[Data records]
───
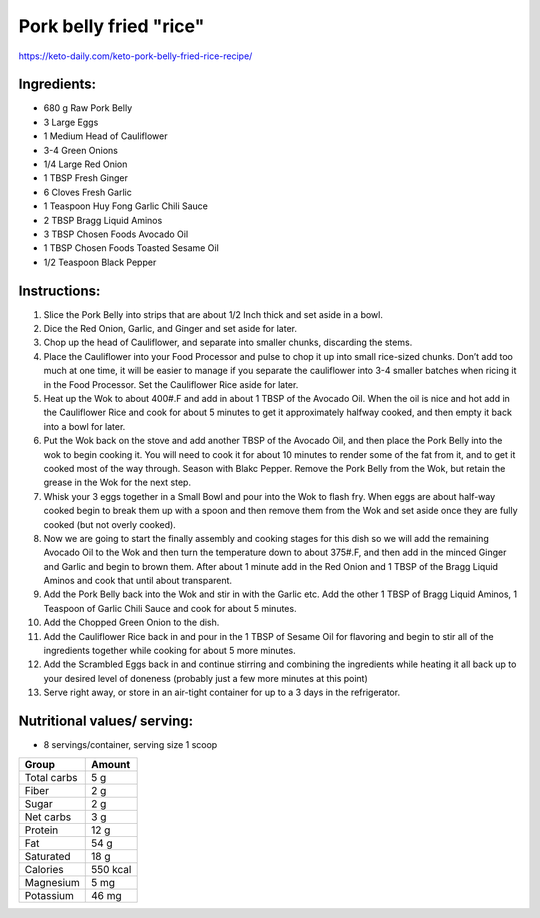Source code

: Pork belly fried "rice"
========================

https://keto-daily.com/keto-pork-belly-fried-rice-recipe/

.. todo:: add photo


Ingredients:
------------

* 680 g Raw Pork Belly
* 3 Large Eggs
* 1 Medium Head of Cauliflower
* 3-4 Green Onions
* 1/4 Large Red Onion
* 1 TBSP Fresh Ginger
* 6 Cloves Fresh Garlic
* 1 Teaspoon Huy Fong Garlic Chili Sauce
* 2 TBSP Bragg Liquid Aminos
* 3 TBSP Chosen Foods Avocado Oil
* 1 TBSP Chosen Foods Toasted Sesame Oil
* 1/2 Teaspoon Black Pepper

Instructions:
-------------

#. Slice the Pork Belly into strips that are about 1/2 Inch thick and set aside in a bowl.
#. Dice the Red Onion, Garlic, and Ginger and set aside for later.
#. Chop up the head of Cauliflower, and separate into smaller chunks, discarding the stems.
#. Place the Cauliflower into your Food Processor and pulse to chop it up into small rice-sized chunks. Don’t add too much at one time, it will be easier to manage if you separate the cauliflower into 3-4 smaller batches when ricing it in the Food Processor. Set the Cauliflower Rice aside for later.
#. Heat up the Wok to about 400#.F and add in about 1 TBSP of the Avocado Oil. When the oil is nice and hot add in the Cauliflower Rice and cook for about 5 minutes to get it approximately halfway cooked, and then empty it back into a bowl for later.
#. Put the Wok back on the stove and add another TBSP of the Avocado Oil, and then place the Pork Belly into the wok to begin cooking it. You will need to cook it for about 10 minutes to render some of the fat from it, and to get it cooked most of the way through. Season with Blakc Pepper. Remove the Pork Belly from the Wok, but retain the grease in the Wok for the next step.
#. Whisk your 3 eggs together in a Small Bowl and pour into the Wok to flash fry. When eggs are about half-way cooked begin to break them up with a spoon and then remove them from the Wok and set aside once they are fully cooked (but not overly cooked).
#. Now we are going to start the finally assembly and cooking stages for this dish so we will add the remaining Avocado Oil to the Wok and then turn the temperature down to about 375#.F, and then add in the minced Ginger and Garlic and begin to brown them. After about 1 minute add in the Red Onion and 1 TBSP of the Bragg Liquid Aminos and cook that until about transparent.
#. Add the Pork Belly back into the Wok and stir in with the Garlic etc. Add the other 1 TBSP of Bragg Liquid Aminos, 1 Teaspoon of Garlic Chili Sauce and cook for about 5 minutes.
#. Add the Chopped Green Onion to the dish.
#. Add the Cauliflower Rice back in and pour in the 1 TBSP of Sesame Oil for flavoring and begin to stir all of the ingredients together while cooking for about 5 more minutes.
#. Add the Scrambled Eggs back in and continue stirring and combining the ingredients while heating it all back up to your desired level of doneness (probably just a few more minutes at this point)
#. Serve right away, or store in an air-tight container for up to a 3 days in the refrigerator.

Nutritional values/ serving:
----------------------------

* 8 servings/container, serving size 1 scoop

============   ========
Group          Amount
============   ========
Total carbs    5 g   
Fiber          2 g
Sugar          2 g         
Net carbs      3 g     
Protein        12 g
Fat            54 g
Saturated      18 g
Calories       550 kcal
Magnesium      5 mg
Potassium      46 mg
============   ========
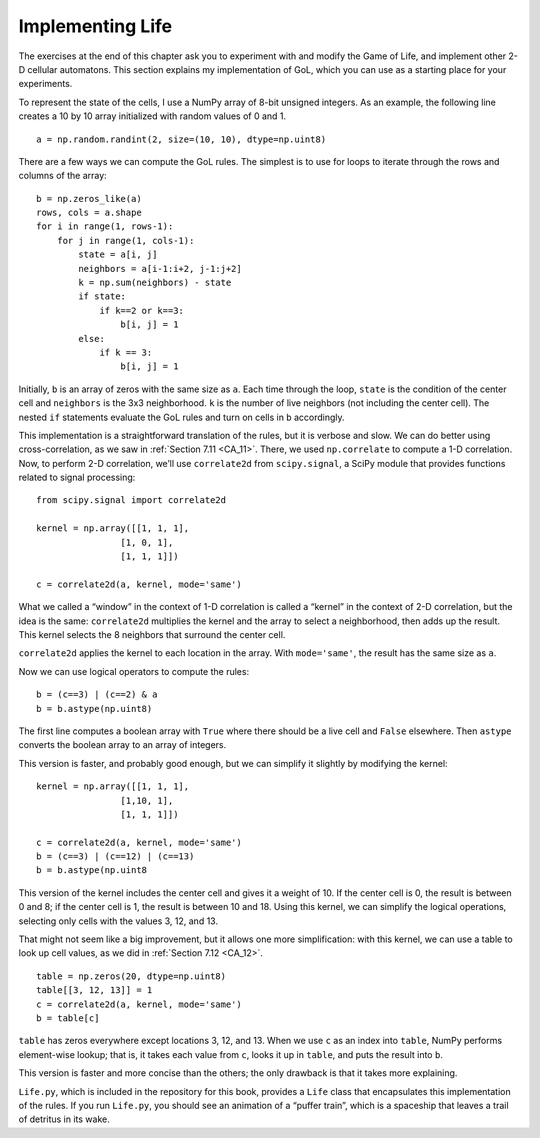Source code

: ..  Copyright (C)  Jan Pearce
    This work is licensed under the Creative Commons Attribution-NonCommercial-ShareAlike 4.0 International License. To view a copy of this license, visit http://creativecommons.org/licenses/by-nc-sa/4.0/.

.. _GOL_7:

Implementing Life
-----------------

The exercises at the end of this chapter ask you to experiment with and modify the Game of Life, and implement other 2-D cellular automatons. This section explains my implementation of GoL, which you can use as a starting place for your experiments.

To represent the state of the cells, I use a NumPy array of 8-bit unsigned integers. As an example, the following line creates a 10 by 10 array initialized with random values of 0 and 1.

::

    a = np.random.randint(2, size=(10, 10), dtype=np.uint8)

There are a few ways we can compute the GoL rules. The simplest is to use for loops to iterate through the rows and columns of the array:

::

    b = np.zeros_like(a)
    rows, cols = a.shape
    for i in range(1, rows-1):
        for j in range(1, cols-1):
            state = a[i, j]
            neighbors = a[i-1:i+2, j-1:j+2]
            k = np.sum(neighbors) - state
            if state:
                if k==2 or k==3:
                    b[i, j] = 1
            else:
                if k == 3:
                    b[i, j] = 1

Initially, ``b`` is an array of zeros with the same size as ``a``. Each time through the loop, ``state`` is the condition of the center cell and ``neighbors`` is the 3x3 neighborhood. ``k`` is the number of live neighbors (not including the center cell). The nested ``if`` statements evaluate the GoL rules and turn on cells in ``b`` accordingly.

This implementation is a straightforward translation of the rules, but it is verbose and slow. We can do better using cross-correlation, as we saw in :ref:`Section 7.11 <CA_11>`. There, we used ``np.correlate`` to compute a 1-D correlation. Now, to perform 2-D correlation, we’ll use ``correlate2d`` from ``scipy.signal``, a SciPy module that provides functions related to signal processing:




::

    from scipy.signal import correlate2d

    kernel = np.array([[1, 1, 1],
                    [1, 0, 1],
                    [1, 1, 1]])

    c = correlate2d(a, kernel, mode='same')

What we called a “window” in the context of 1-D correlation is called a “kernel” in the context of 2-D correlation, but the idea is the same: ``correlate2d`` multiplies the kernel and the array to select a neighborhood, then adds up the result. This kernel selects the 8 neighbors that surround the center cell.

``correlate2d`` applies the kernel to each location in the array. With ``mode='same'``, the result has the same size as ``a``.

Now we can use logical operators to compute the rules:

::

    b = (c==3) | (c==2) & a
    b = b.astype(np.uint8)

The first line computes a boolean array with ``True`` where there should be a live cell and ``False`` elsewhere. Then ``astype`` converts the boolean array to an array of integers.

This version is faster, and probably good enough, but we can simplify it slightly by modifying the kernel:

::


    kernel = np.array([[1, 1, 1],
                    [1,10, 1],
                    [1, 1, 1]])

    c = correlate2d(a, kernel, mode='same')
    b = (c==3) | (c==12) | (c==13)
    b = b.astype(np.uint8

This version of the kernel includes the center cell and gives it a weight of 10. If the center cell is 0, the result is between 0 and 8; if the center cell is 1, the result is between 10 and 18. Using this kernel, we can simplify the logical operations, selecting only cells with the values 3, 12, and 13.

That might not seem like a big improvement, but it allows one more simplification: with this kernel, we can use a table to look up cell values, as we did in :ref:`Section 7.12 <CA_12>`.

::

    table = np.zeros(20, dtype=np.uint8)
    table[[3, 12, 13]] = 1
    c = correlate2d(a, kernel, mode='same')
    b = table[c]


``table`` has zeros everywhere except locations 3, 12, and 13. When we use ``c`` as an index into ``table``, NumPy performs element-wise lookup; that is, it takes each value from ``c``, looks it up in ``table``, and puts the result into ``b``.

This version is faster and more concise than the others; the only drawback is that it takes more explaining.

``Life.py``, which is included in the repository for this book, provides a ``Life`` class that encapsulates this implementation of the rules. If you run ``Life.py``, you should see an animation of a “puffer train”, which is a spaceship that leaves a trail of detritus in its wake.

.. fillintheblank:: q_7.12
   :casei:

   The author say the simplest method to compute the GoL rules is |blank|

   - :for loops: Correct!
     :while loops: Not quite, take a look at his code.
     :for loop: Sorry there is more than one of those within the code above.
     :x: Not quite.


.. shortanswer:: q_7.13

   What does the author say about that version of implementation? *Refer back to the implementation method referred to in the previous question.*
───
Problem description: Copy out the records exactly; the pictures stay behind.

Exercise solution:
Source code

: Pork belly fried "rice"
========================

https://keto-daily.com/keto-pork-belly-fried-rice-recipe/

.. todo:: add photo


Ingredients:
------------

* 680 g Raw Pork Belly
* 3 Large Eggs
* 1 Medium Head of Cauliflower
* 3-4 Green Onions
* 1/4 Large Red Onion
* 1 TBSP Fresh Ginger
* 6 Cloves Fresh Garlic
* 1 Teaspoon Huy Fong Garlic Chili Sauce
* 2 TBSP Bragg Liquid Aminos
* 3 TBSP Chosen Foods Avocado Oil
* 1 TBSP Chosen Foods Toasted Sesame Oil
* 1/2 Teaspoon Black Pepper

Instructions:
-------------

#. Slice the Pork Belly into strips that are about 1/2 Inch thick and set aside in a bowl.
#. Dice the Red Onion, Garlic, and Ginger and set aside for later.
#. Chop up the head of Cauliflower, and separate into smaller chunks, discarding the stems.
#. Place the Cauliflower into your Food Processor and pulse to chop it up into small rice-sized chunks. Don’t add too much at one time, it will be easier to manage if you separate the cauliflower into 3-4 smaller batches when ricing it in the Food Processor. Set the Cauliflower Rice aside for later.
#. Heat up the Wok to about 400#.F and add in about 1 TBSP of the Avocado Oil. When the oil is nice and hot add in the Cauliflower Rice and cook for about 5 minutes to get it approximately halfway cooked, and then empty it back into a bowl for later.
#. Put the Wok back on the stove and add another TBSP of the Avocado Oil, and then place the Pork Belly into the wok to begin cooking it. You will need to cook it for about 10 minutes to render some of the fat from it, and to get it cooked most of the way through. Season with Blakc Pepper. Remove the Pork Belly from the Wok, but retain the grease in the Wok for the next step.
#. Whisk your 3 eggs together in a Small Bowl and pour into the Wok to flash fry. When eggs are about half-way cooked begin to break them up with a spoon and then remove them from the Wok and set aside once they are fully cooked (but not overly cooked).
#. Now we are going to start the finally assembly and cooking stages for this dish so we will add the remaining Avocado Oil to the Wok and then turn the temperature down to about 375#.F, and then add in the minced Ginger and Garlic and begin to brown them. After about 1 minute add in the Red Onion and 1 TBSP of the Bragg Liquid Aminos and cook that until about transparent.
#. Add the Pork Belly back into the Wok and stir in with the Garlic etc. Add the other 1 TBSP of Bragg Liquid Aminos, 1 Teaspoon of Garlic Chili Sauce and cook for about 5 minutes.
#. Add the Chopped Green Onion to the dish.
#. Add the Cauliflower Rice back in and pour in the 1 TBSP of Sesame Oil for flavoring and begin to stir all of the ingredients together while cooking for about 5 more minutes.
#. Add the Scrambled Eggs back in and continue stirring and combining the ingredients while heating it all back up to your desired level of doneness (probably just a few more minutes at this point)
#. Serve right away, or store in an air-tight container for up to a 3 days in the refrigerator.

Nutritional values/ serving:
----------------------------

* 8 servings/container, serving size 1 scoop

============   ========
Group          Amount
============   ========
Total carbs    5 g   
Fiber          2 g
Sugar          2 g         
Net carbs      3 g     
Protein        12 g
Fat            54 g
Saturated      18 g
Calories       550 kcal
Magnesium      5 mg
Potassium      46 mg
============   ========
Source code

: ..  Copyright (C)  Jan Pearce
    This work is licensed under the Creative Commons Attribution-NonCommercial-ShareAlike 4.0 International License. To view a copy of this license, visit http://creativecommons.org/licenses/by-nc-sa/4.0/.

.. _GOL_7:

Implementing Life
-----------------

The exercises at the end of this chapter ask you to experiment with and modify the Game of Life, and implement other 2-D cellular automatons. This section explains my implementation of GoL, which you can use as a starting place for your experiments.

To represent the state of the cells, I use a NumPy array of 8-bit unsigned integers. As an example, the following line creates a 10 by 10 array initialized with random values of 0 and 1.

::

    a = np.random.randint(2, size=(10, 10), dtype=np.uint8)

There are a few ways we can compute the GoL rules. The simplest is to use for loops to iterate through the rows and columns of the array:

::

    b = np.zeros_like(a)
    rows, cols = a.shape
    for i in range(1, rows-1):
        for j in range(1, cols-1):
            state = a[i, j]
            neighbors = a[i-1:i+2, j-1:j+2]
            k = np.sum(neighbors) - state
            if state:
                if k==2 or k==3:
                    b[i, j] = 1
            else:
                if k == 3:
                    b[i, j] = 1

Initially, ``b`` is an array of zeros with the same size as ``a``. Each time through the loop, ``state`` is the condition of the center cell and ``neighbors`` is the 3x3 neighborhood. ``k`` is the number of live neighbors (not including the center cell). The nested ``if`` statements evaluate the GoL rules and turn on cells in ``b`` accordingly.

This implementation is a straightforward translation of the rules, but it is verbose and slow. We can do better using cross-correlation, as we saw in :ref:`Section 7.11 <CA_11>`. There, we used ``np.correlate`` to compute a 1-D correlation. Now, to perform 2-D correlation, we’ll use ``correlate2d`` from ``scipy.signal``, a SciPy module that provides functions related to signal processing:




::

    from scipy.signal import correlate2d

    kernel = np.array([[1, 1, 1],
                    [1, 0, 1],
                    [1, 1, 1]])

    c = correlate2d(a, kernel, mode='same')

What we called a “window” in the context of 1-D correlation is called a “kernel” in the context of 2-D correlation, but the idea is the same: ``correlate2d`` multiplies the kernel and the array to select a neighborhood, then adds up the result. This kernel selects the 8 neighbors that surround the center cell.

``correlate2d`` applies the kernel to each location in the array. With ``mode='same'``, the result has the same size as ``a``.

Now we can use logical operators to compute the rules:

::

    b = (c==3) | (c==2) & a
    b = b.astype(np.uint8)

The first line computes a boolean array with ``True`` where there should be a live cell and ``False`` elsewhere. Then ``astype`` converts the boolean array to an array of integers.

This version is faster, and probably good enough, but we can simplify it slightly by modifying the kernel:

::


    kernel = np.array([[1, 1, 1],
                    [1,10, 1],
                    [1, 1, 1]])

    c = correlate2d(a, kernel, mode='same')
    b = (c==3) | (c==12) | (c==13)
    b = b.astype(np.uint8

This version of the kernel includes the center cell and gives it a weight of 10. If the center cell is 0, the result is between 0 and 8; if the center cell is 1, the result is between 10 and 18. Using this kernel, we can simplify the logical operations, selecting only cells with the values 3, 12, and 13.

That might not seem like a big improvement, but it allows one more simplification: with this kernel, we can use a table to look up cell values, as we did in :ref:`Section 7.12 <CA_12>`.

::

    table = np.zeros(20, dtype=np.uint8)
    table[[3, 12, 13]] = 1
    c = correlate2d(a, kernel, mode='same')
    b = table[c]


``table`` has zeros everywhere except locations 3, 12, and 13. When we use ``c`` as an index into ``table``, NumPy performs element-wise lookup; that is, it takes each value from ``c``, looks it up in ``table``, and puts the result into ``b``.

This version is faster and more concise than the others; the only drawback is that it takes more explaining.

``Life.py``, which is included in the repository for this book, provides a ``Life`` class that encapsulates this implementation of the rules. If you run ``Life.py``, you should see an animation of a “puffer train”, which is a spaceship that leaves a trail of detritus in its wake.

.. fillintheblank:: q_7.12
   :casei:

   The author say the simplest method to compute the GoL rules is |blank|

   - :for loops: Correct!
     :while loops: Not quite, take a look at his code.
     :for loop: Sorry there is more than one of those within the code above.
     :x: Not quite.


.. shortanswer:: q_7.13

   What does the author say about that version of implementation? *Refer back to the implementation method referred to in the previous question.*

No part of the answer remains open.